- [GIVEN INFORMATION]:
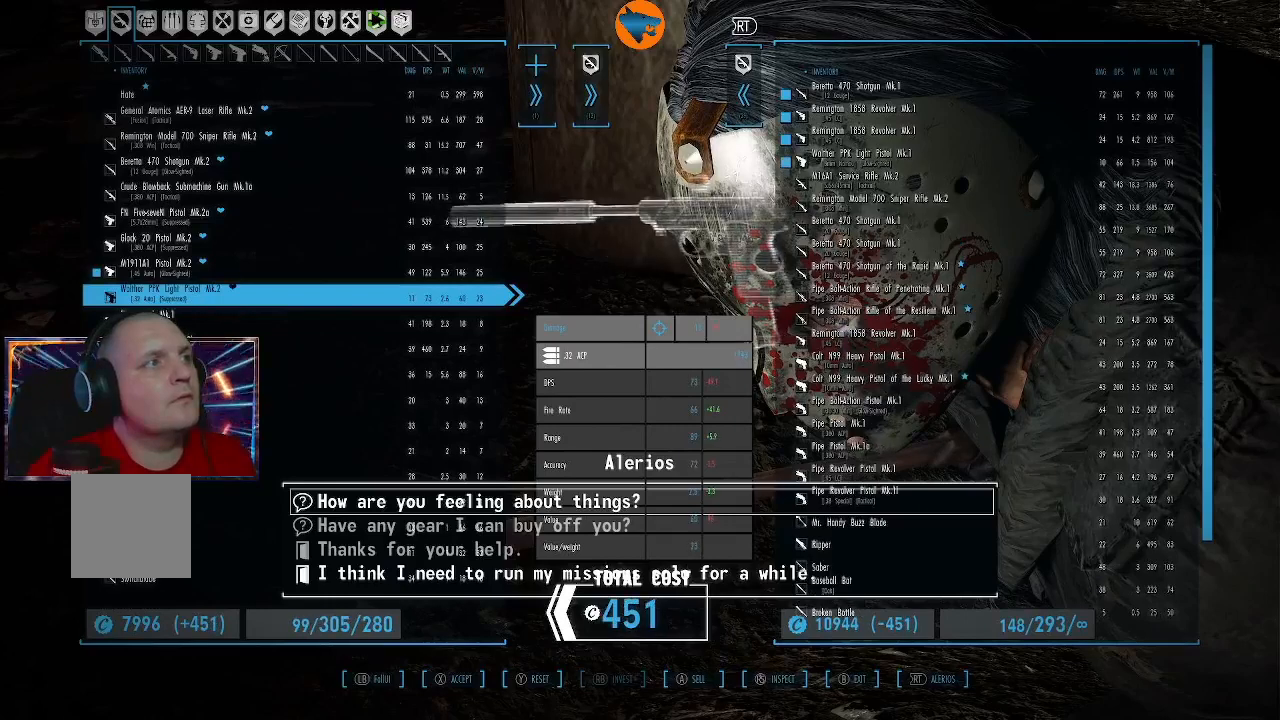
{"buttons": [], "left_stick": "center", "right_stick": "center", "events": []}
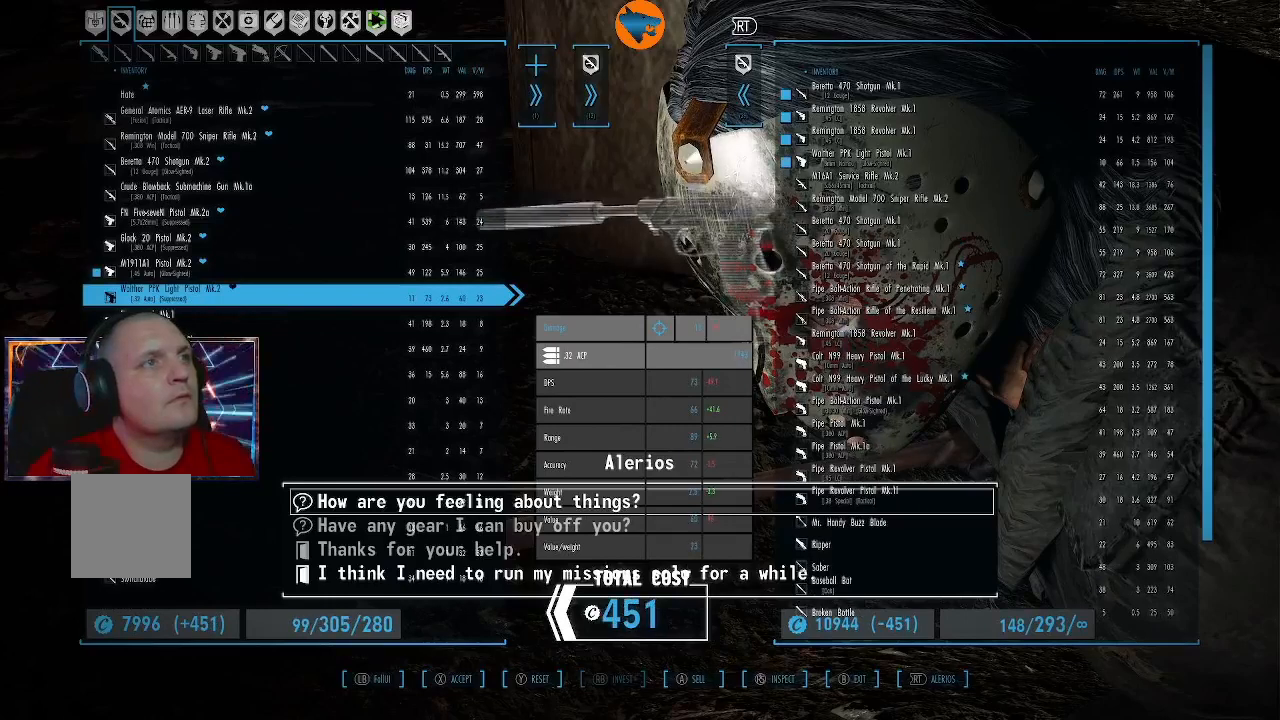
{"buttons": [], "left_stick": "center", "right_stick": "center", "events": [[167, "DPAD_DOWN", "down"], [267, "DPAD_DOWN", "up"]]}
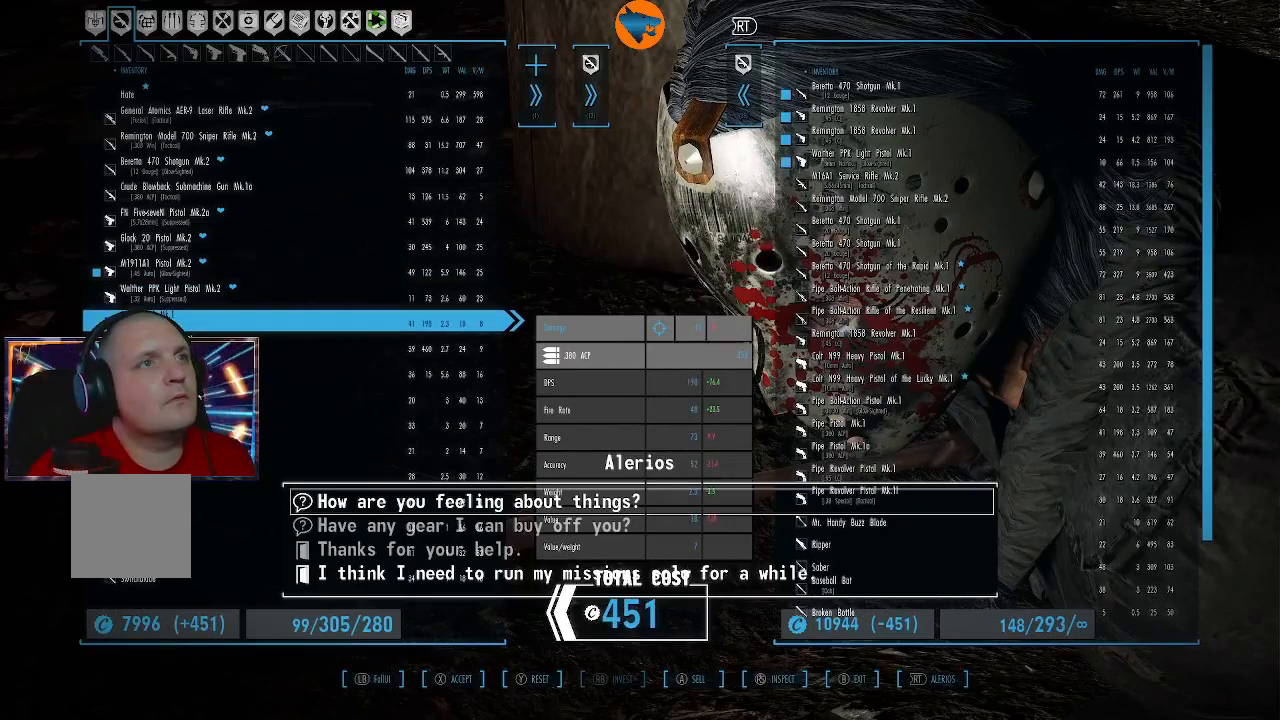
{"buttons": [], "left_stick": "center", "right_stick": "center", "events": []}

- [EXERCISE DETAILS]:
The required output is the listing above reproduced exactly, pictures removed.

- [RESPONSE TO THIS EXERCISE]:
{"buttons": [], "left_stick": "center", "right_stick": "center", "events": []}
{"buttons": [], "left_stick": "center", "right_stick": "center", "events": [[167, "DPAD_DOWN", "down"], [267, "DPAD_DOWN", "up"]]}
{"buttons": [], "left_stick": "center", "right_stick": "center", "events": []}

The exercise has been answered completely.